Elon Musk’s deal between X and xAI is about his personal finances

SvD Näringsliv

By Björn Jeffery, SvD Tech Brief. Published in Svenska Dagbladet on 1 April 2025.

When Elon Musk merges companies X and xAI, it is said to be about strategy. It looks more like a way to manage the companies’ — and the billionaire’s own — increasingly troublesome debt burden.

The world’s foremost billionaire is having a tough time right now.

Tesla is falling heavily on the stock exchange and major protests are taking place against both Elon Musk and buyers of his cars. Critics argue that he is devoting too much time to political assignments and too little to his companies.

Storm clouds have gathered in his personal finances too. The world’s richest man is most likely also one of the most heavily leveraged. And now Musk is restructuring his empire in an attempt to secure his position.

The recent announcement was that Musk is merging his companies X and xAI. Given the man’s preference for a particular letter, and the fact that Grok — xAI’s chatbot — is already integrated into X, one might assume the companies were already essentially one. According to Musk himself, the purpose of the deal is to “unlock tremendous potential” by combining the reach of X with the AI capabilities of xAI.

That integration, however, is already happening today. More likely, the deal is about something else entirely: namely Musk’s debt — and more specifically the collateral he holds against it.

Billionaires like Elon Musk are usually rich through their assets, rather than through what is available in their bank account. In Musk’s case it is his shares in companies such as SpaceX and Tesla that have made him the world’s richest person.

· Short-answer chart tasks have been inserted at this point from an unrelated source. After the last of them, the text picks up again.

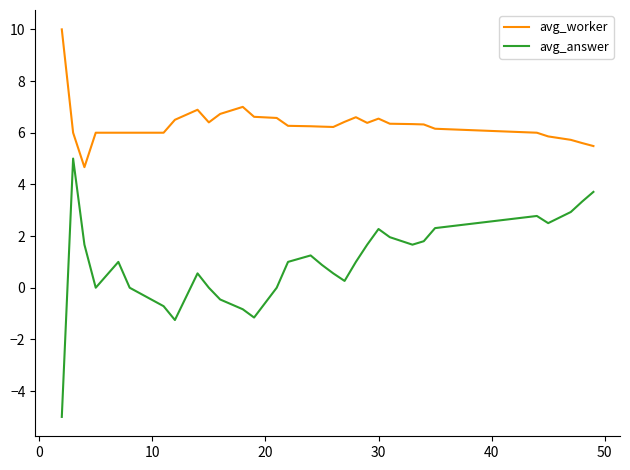

How many series are shown in this chart?

2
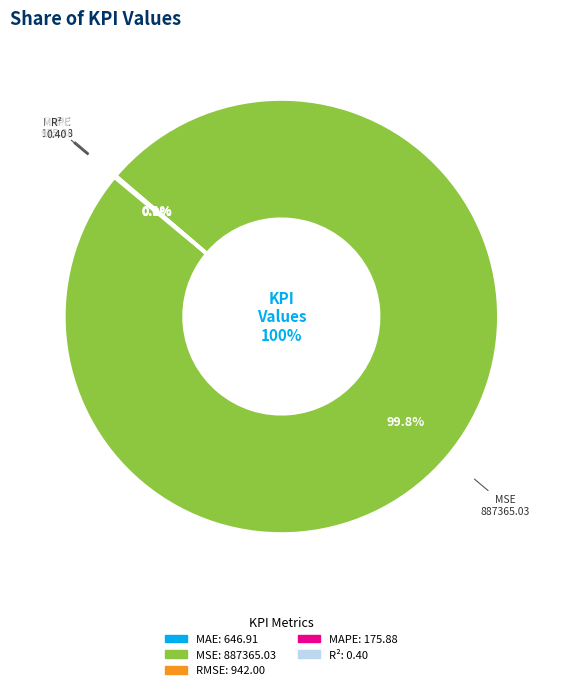

To the nearest percent, what is the combined percentage of Mean Squared Error (MSE) and Mean Absolute Error (MAE)?

100%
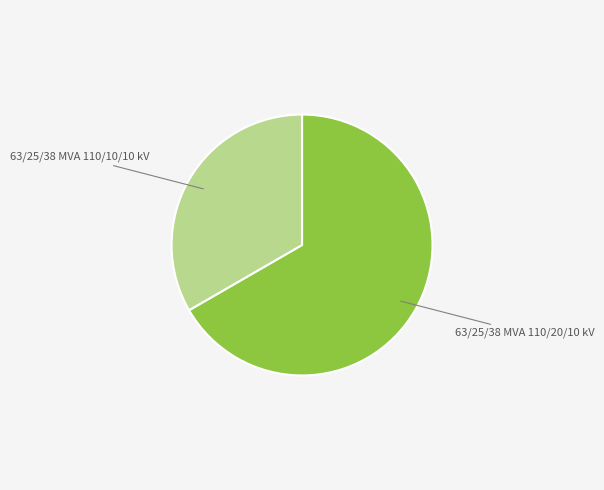

Count the number of slices in the pie.

2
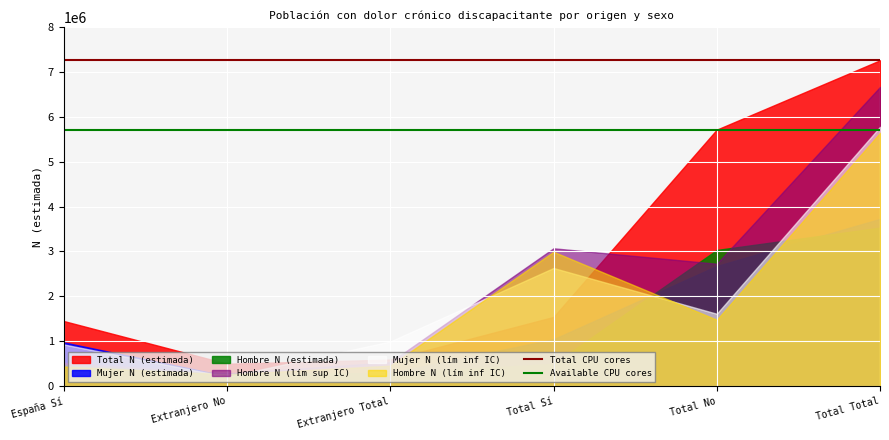

What is the smallest value displayed?

210941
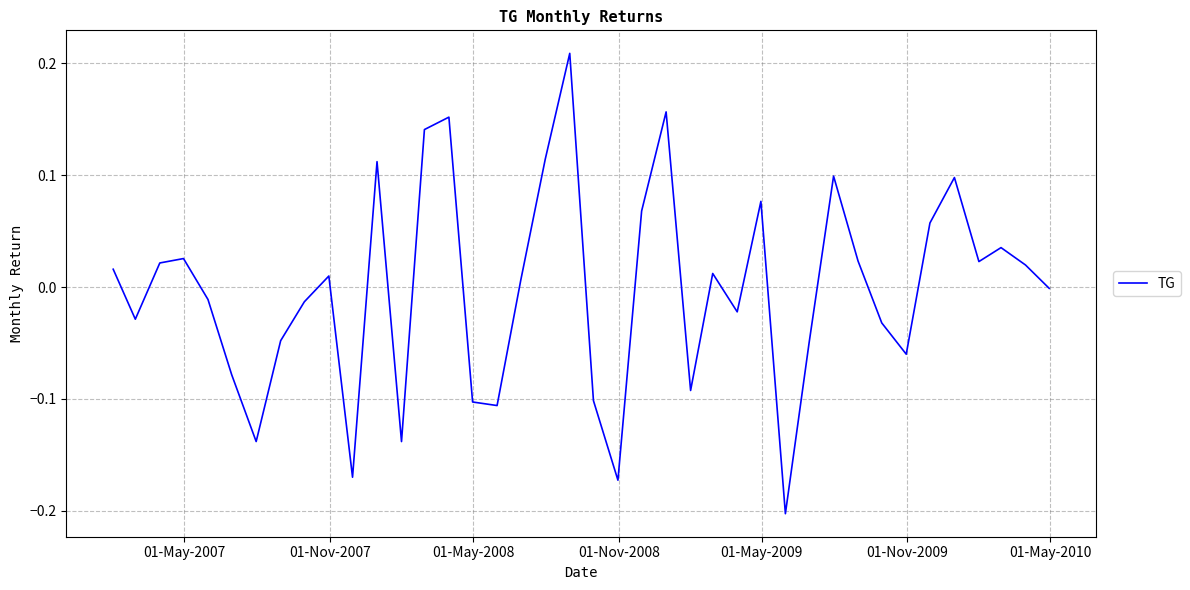

What is the difference between the maximum and minimum values?

0.4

But from time to time, real cash is needed to cover day-to-day expenditure or new business acquisitions — such as when he bought Twitter for 44 billion dollars in 2022. The solution is typically to borrow against one’s shares to free up funds, without having to sell anything. In the case of Twitter, subsequently renamed X, the company itself was also leveraged: 12 billion dollars in loans therefore came along with the newly formed acquisition.

A further 25 billion dollars came from Musk himself, largely financed through Tesla share sales in 2022. Half of Musk’s current Tesla shares are pledged as collateral for personal loans of up to around 3.5 billion dollars. There is still headroom for Musk to borrow more against the remaining shares — but after Tesla’s share price has fallen around 30 percent so far this year, the situation has begun to look rather shakier.

One does not need to speculate about the risks of Musk’s Tesla share pledging — the company has itself acknowledged them on several occasions. In a document Tesla submitted to the American financial regulator under the heading “risks related to ownership of our shares,” one can read the following:

“If the price of our common stock were to decline significantly, Mr. Musk could be forced by one or more of the banking institutions to sell shares of Tesla to meet his loan obligations if he cannot do so through other means. Any such sales could cause the price of our common stock to decline further.”

To provide some protection against this outcome, Tesla has a policy that its most senior executives may only pledge 25 percent of their share value. But with a volatile share price, things can move quickly. Hundreds of billions of dollars in market capitalisation have been wiped from Tesla since the start of the year alone.

One might, however, wonder which bank would in practice dare to force a sale of Musk’s shares. He is not merely wealthy — he is also one of the most powerful people in the world.

The X and xAI deal looks more like something driven by Elon Musk’s personal finances than by any corporate strategy. By linking X to his fast-growing AI company, future fundraising becomes considerably simpler, and managing the companies’ and his own personal debt load becomes easier too. Should Tesla’s share price continue to fall, Musk now has a more stable asset to rely on.

Investing in one of Musk’s many companies has previously come with a premium — you get Elon Musk thrown in. That has been a partial explanation for the often high valuations. That premium — for all his companies, and perhaps most of all for Tesla — is now in the process of becoming a cost rather than a benefit for investors. Because there are other shareholders in both X and xAI. They are now being pressed into new corporate combinations backed by weak strategic arguments — for the simple reason that Musk needs to restructure and shore up his own personal finances.

The Author

Björn Jeffery is a Swedish technology columnist, advisor, and independent analyst based in Malmö, Sweden. He is the technology columnist for Svenska Dagbladet and co-hosts a podcast for the newspaper. He was previously CEO and co-founder of Toca Boca, the kids’ media company that grew to over one billion downloads. Through his advisory practice, Outer Sunset AB, he works with companies on digital strategy, consumer culture, governance, growth, and international expansion.